Excerpted passage:
# Lighting fixture for 5.5 gallon tank?



## WingoAgency (Jan 10, 2006)

If you have a glass top, consider LED MR 16 bulbs.

http://www.flickr.com/photos/[email protected]/5805805342/in/set-72157626054771511


2 Gallon Pico with a STS9W LED, overkill


----------



## PinoyBoy (Mar 14, 2008)

If you like DIY: http://www.ahsupply.com/18_or_24_w_kits.htm

If not, then your standard desk lamp with an appropriate bulb should do the trick.


----------



## [email protected] (Jul 17, 2008)

Mayface said:


> I have a 5.5 gallon tank from petsmart (Top Fin) and the hood it came with sorta sucks. The light socket is super tiny and idk i...:icon_sad:


Sylvania, 23 watt, daylight, "now smaller than ever" spiral compact bulb. Menard's and Walmart carry them in two packs. On my son's 5.5 gallon tank, we had six species of plants that did very well.

(Saved data entries)
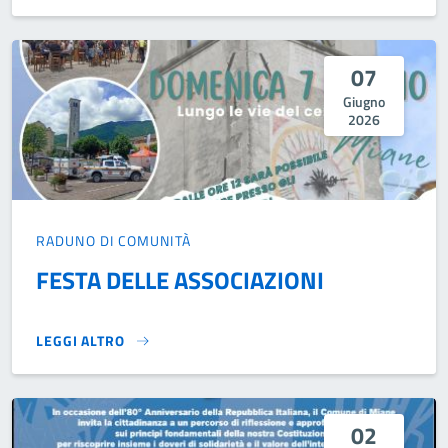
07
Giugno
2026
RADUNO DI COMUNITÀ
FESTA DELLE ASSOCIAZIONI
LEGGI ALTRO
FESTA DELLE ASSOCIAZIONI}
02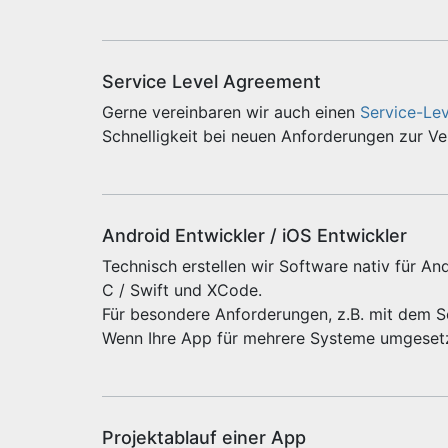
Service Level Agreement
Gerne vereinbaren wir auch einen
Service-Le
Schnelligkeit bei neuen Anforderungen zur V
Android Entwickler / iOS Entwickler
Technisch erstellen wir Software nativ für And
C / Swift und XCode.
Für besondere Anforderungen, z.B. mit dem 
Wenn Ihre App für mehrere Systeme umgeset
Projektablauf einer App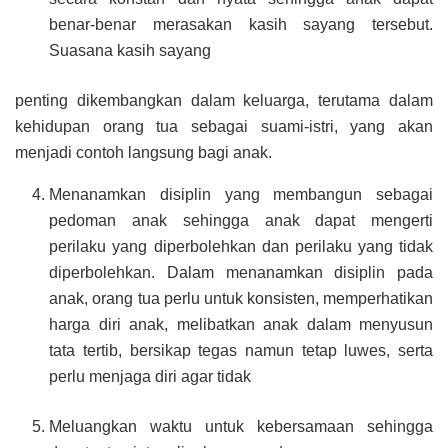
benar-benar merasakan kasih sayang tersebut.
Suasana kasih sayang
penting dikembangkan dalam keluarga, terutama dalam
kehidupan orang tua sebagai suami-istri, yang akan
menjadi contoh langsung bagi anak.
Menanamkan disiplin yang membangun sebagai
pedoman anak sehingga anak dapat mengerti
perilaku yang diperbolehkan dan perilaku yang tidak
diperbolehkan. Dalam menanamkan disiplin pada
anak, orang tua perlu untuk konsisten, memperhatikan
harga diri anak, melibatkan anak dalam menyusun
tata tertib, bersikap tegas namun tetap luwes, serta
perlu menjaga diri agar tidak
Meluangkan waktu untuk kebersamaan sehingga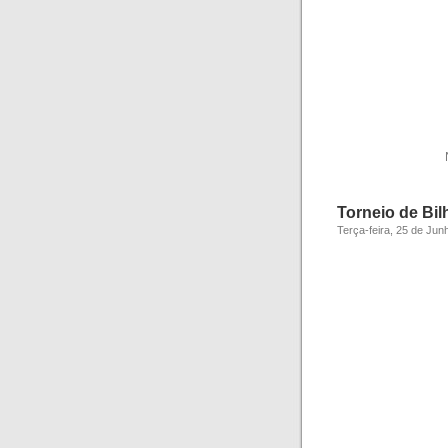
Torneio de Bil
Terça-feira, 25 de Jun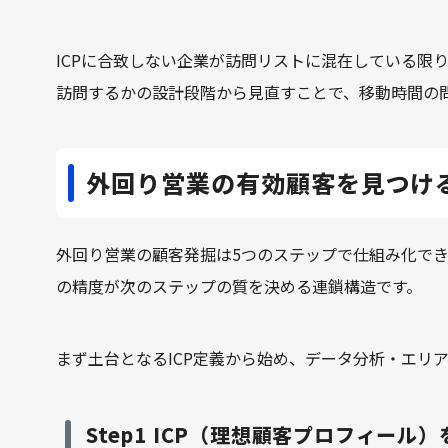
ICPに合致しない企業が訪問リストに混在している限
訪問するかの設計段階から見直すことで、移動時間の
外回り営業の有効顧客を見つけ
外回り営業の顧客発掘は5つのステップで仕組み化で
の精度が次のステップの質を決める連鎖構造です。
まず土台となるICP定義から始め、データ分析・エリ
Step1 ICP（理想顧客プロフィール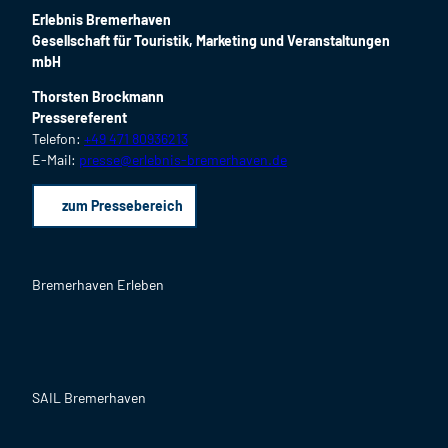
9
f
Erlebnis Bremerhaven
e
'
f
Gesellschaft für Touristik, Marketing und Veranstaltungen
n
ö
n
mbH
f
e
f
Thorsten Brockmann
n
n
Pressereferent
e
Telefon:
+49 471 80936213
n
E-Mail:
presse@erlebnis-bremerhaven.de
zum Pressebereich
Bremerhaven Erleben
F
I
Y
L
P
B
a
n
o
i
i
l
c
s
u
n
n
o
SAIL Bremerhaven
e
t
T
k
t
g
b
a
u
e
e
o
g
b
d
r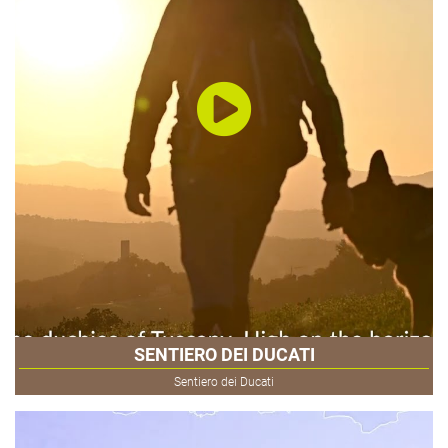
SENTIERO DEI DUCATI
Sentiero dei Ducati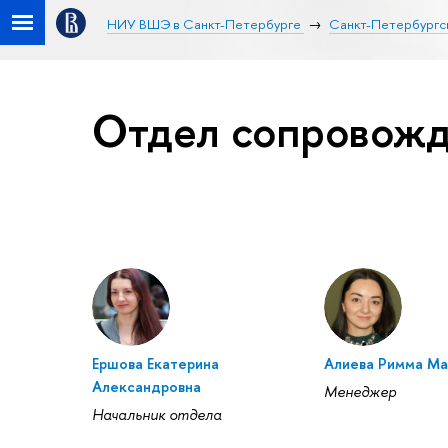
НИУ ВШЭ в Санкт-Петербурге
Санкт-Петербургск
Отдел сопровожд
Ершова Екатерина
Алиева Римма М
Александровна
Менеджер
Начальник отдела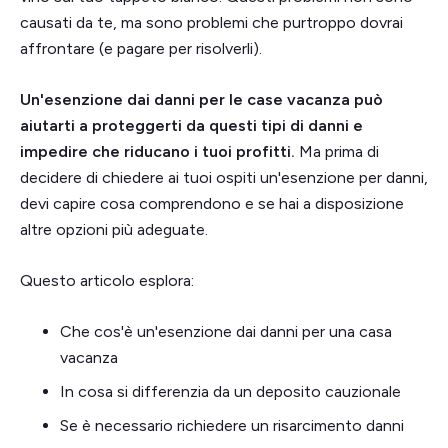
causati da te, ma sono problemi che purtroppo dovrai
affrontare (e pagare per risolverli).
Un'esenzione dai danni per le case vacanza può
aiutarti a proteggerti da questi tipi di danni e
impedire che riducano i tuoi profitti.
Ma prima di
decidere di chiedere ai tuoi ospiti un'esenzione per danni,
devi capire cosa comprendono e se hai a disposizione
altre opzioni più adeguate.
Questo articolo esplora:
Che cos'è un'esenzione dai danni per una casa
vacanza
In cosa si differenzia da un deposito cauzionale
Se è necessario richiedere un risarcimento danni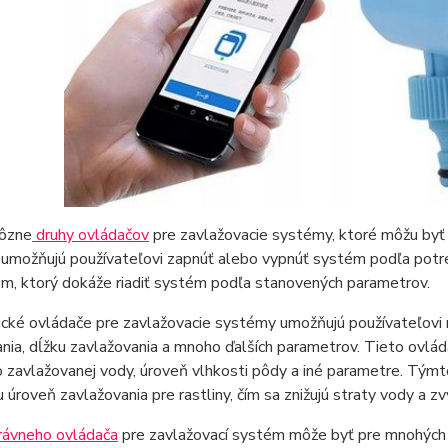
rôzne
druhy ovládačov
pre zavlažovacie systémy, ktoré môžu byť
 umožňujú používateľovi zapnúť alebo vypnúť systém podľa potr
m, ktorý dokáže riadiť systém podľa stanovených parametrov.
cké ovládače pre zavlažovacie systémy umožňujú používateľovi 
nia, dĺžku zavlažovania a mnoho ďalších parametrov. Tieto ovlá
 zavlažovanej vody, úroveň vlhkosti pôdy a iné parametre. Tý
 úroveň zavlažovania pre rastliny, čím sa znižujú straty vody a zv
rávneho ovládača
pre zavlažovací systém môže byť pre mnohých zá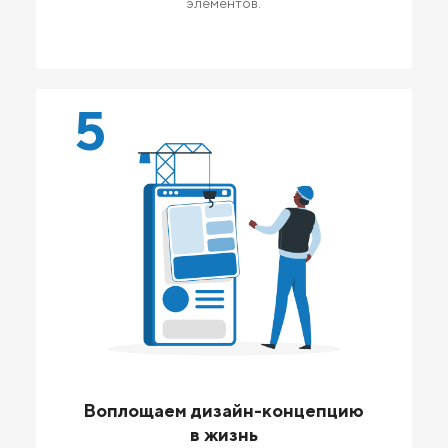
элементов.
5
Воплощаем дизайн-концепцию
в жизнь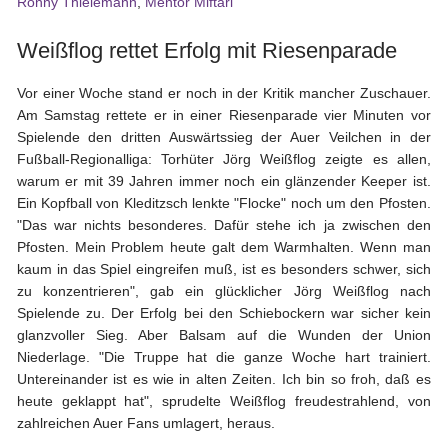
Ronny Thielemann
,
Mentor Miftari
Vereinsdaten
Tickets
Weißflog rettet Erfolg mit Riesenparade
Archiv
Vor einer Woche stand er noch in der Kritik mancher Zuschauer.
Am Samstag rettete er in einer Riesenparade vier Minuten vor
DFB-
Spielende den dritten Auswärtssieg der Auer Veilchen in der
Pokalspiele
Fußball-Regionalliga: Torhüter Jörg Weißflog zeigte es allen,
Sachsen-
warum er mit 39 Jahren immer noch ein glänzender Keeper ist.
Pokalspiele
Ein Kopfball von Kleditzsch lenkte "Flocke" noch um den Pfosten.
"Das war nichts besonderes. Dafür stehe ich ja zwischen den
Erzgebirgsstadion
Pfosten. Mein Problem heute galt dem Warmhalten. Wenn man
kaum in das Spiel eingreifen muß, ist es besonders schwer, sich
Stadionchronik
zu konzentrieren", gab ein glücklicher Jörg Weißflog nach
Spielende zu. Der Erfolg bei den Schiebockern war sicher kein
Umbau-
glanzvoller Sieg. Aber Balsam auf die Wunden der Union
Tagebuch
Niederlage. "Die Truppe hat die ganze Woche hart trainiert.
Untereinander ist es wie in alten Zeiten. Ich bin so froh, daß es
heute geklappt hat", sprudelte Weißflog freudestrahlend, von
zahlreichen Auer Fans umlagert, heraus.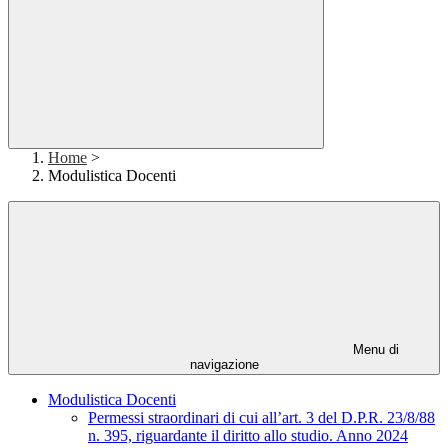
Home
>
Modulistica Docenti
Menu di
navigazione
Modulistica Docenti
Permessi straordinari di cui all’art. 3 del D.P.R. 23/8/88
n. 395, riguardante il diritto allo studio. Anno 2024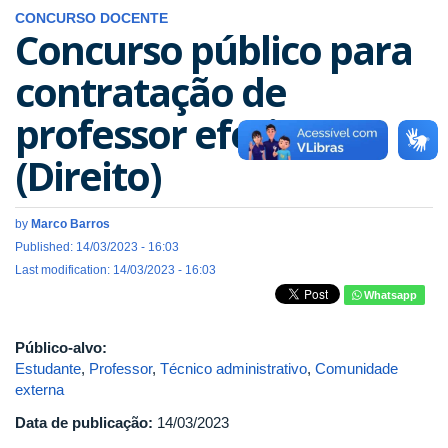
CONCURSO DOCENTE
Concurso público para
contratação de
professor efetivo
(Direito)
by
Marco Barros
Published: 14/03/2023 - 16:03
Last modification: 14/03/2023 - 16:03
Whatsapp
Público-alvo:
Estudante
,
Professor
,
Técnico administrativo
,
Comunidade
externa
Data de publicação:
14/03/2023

Problems to work on:
1. Answer these questions about the tank lighting thread:
(a) What kind of bulbs does the first reply recommend for a tank with a glass top?
(b) For someone who doesn't want to do it themselves, what does the second reply suggest instead?
(c) Which stores carry the Sylvania spiral bulb in two packs?
2. Carry on the tank lighting thread from the point where it ends.
The saved data entries have no role here.

Results by task:
1.
(a) LED MR 16 bulbs.
(b) A standard desk lamp with an appropriate bulb.
(c) Menard's and Walmart.

2.
----------



## somewhatshocked (Aug 8, 2011)

GE produces a 26w 6500K "Daylight" CFL that you can buy at most grocery stores and hardware stores for $5-$7. You can always use one of those (or two, if you're feeling ready for high light) with a clamp fixture from the hardware store (another $5-$7).

If you're after something that looks more finished, be prepared to spend $50-$100. Searching with Google will yield tons of shops that sell what you're looking for.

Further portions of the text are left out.